Uno straordinario spettacolo all'Orcio d'oro, venerdì 24 gennaio alle 21,30.
La direzione dell'Orcio annuncia con orgoglio la presenza del Teatro Nucleo di Ferrara, una compagnia storica (esiste da più di cinquant'anni), nata in Argentina e poi trasferitasi in Italia, al tempo della dittatura e delle madri di plaza de Mayo, a Buenos Aires.
Lo spettacolo si lega ai temi della malattia mentale, a partire dalla splendida mostra di ANDREA BACCONI, in corso fino al 25 febbraio.
Si chiama
MEMORIE DAL REPARTO N.6
da Anton Čechov
con Daniele Giuliani
regia Cora Herrendorf e Horacio Czertok
A più di quarant’anni dalla Legge Basaglia e alla luce dei molti tentativi di revisionare questa legge che segna il superamento dell’istituzione manicomiale italiana. Una conquista di civiltà che rischiamo di perdere.
Con questa pièce, che sembra un’ideale prosecuzione della penultima regia della regista Cora Herrendorf sul tema – “Asylum, il manicomio delle attrici” – dedicata nel 2012 alla poesia e alla vicenda esistenziale di Alda Merini, si torna dunque tra le mura di un manicomio, alla ricerca delle verità di quei corpi e di quelle voci da sempre ridotti al silenzio. Per dirla con lo stesso Čechov, “era una situazione simile a quella di un esploratore che volesse ricavarsi un piccolo luogo nel vivo d’una foresta vergine: con quanto più accanimento lavorasse d’accetta, tanto più folta e possente la foresta gli ricrescerebbe intorno. Alla fine Ivan Dmitric, vedendo che ogni sforzo era vano, smise del tutto di ragionarci sopra e si abbandonò interamente alla disperazione e al terrore”.
La corsia n. 6, pubblicato nel 1892, è uno dei racconti migliori e più impressionanti di Anton Čechov. Attraverso quel luogo, che è il reparto psichiatrico di uno squallido ospedale della provincia russa, e attraverso l’incontro dei due protagonisti – Andrej Efimjc un medico colto e onesto ma incapace di reagire alle storture, bassezze e brutalità che si snodano davanti a lui e uno dei ricoverati, Ivan Dmitric un giovane intelligente e idealista ma caduto in un delirio persecutorio – Čechov muove una forte critica alla disumanità del trattamento manicomiale e alla corruzione e meschina ottusità serpeggianti nella società, facendo emergere l’inconsistenza e la spietatezza del giudizio sociale e notare quanto sottile sia la linea che separa la cosiddetta sanità mentale dalla pazzia.

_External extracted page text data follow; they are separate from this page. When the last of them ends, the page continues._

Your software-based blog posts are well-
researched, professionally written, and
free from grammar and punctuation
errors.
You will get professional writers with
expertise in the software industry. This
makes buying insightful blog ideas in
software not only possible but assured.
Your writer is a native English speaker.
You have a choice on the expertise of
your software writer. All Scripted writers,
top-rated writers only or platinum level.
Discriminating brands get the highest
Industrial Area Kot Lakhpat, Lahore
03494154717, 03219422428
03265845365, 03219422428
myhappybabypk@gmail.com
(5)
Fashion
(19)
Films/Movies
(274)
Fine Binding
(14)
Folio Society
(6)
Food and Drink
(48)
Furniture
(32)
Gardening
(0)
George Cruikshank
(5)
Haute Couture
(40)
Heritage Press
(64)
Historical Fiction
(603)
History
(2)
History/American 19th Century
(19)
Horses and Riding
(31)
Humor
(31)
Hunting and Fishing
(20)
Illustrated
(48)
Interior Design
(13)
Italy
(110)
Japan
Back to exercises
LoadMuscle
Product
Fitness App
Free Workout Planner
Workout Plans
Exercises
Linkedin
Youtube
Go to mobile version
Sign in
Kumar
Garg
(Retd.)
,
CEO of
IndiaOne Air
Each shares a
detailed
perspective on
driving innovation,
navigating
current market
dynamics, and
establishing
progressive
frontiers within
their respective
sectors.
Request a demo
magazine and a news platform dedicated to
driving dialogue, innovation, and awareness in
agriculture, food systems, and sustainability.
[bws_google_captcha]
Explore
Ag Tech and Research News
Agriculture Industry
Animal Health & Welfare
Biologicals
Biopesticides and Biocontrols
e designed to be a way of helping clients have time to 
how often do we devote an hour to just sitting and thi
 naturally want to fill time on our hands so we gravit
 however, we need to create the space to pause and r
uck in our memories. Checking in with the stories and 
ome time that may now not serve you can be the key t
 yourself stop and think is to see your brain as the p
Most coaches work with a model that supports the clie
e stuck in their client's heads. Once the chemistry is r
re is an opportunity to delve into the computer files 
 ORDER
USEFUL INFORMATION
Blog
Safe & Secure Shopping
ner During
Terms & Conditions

Nell’attraversare questa macchina kafkiana il medico-filosofo scopre sulla propria pelle il dolore di tale condizione.
L’epilogo è tragico: egli realizza che in mancanza di veri e giusti interventi concreti, tale dolore non può essere superato che con la morte.
La corsia n°6 non ha alcunché di ideologico. L’atmosfera del racconto è tipicamente cecoviana. I protagonisti – lo psichiatra Andrèj Efimjc e il folle Ivan Dmitric Gromov – sono entrambi, con i loro elevati principi di umanità e di giustizia, piegati dalla vita e dalla storia. Pagano il prezzo di un modo di essere empatico e idealistico che urta contro una realtà sociale impregnata a tutti i livelli di meschinità, opportunismo, corruzione, spietatezza, cattiveria.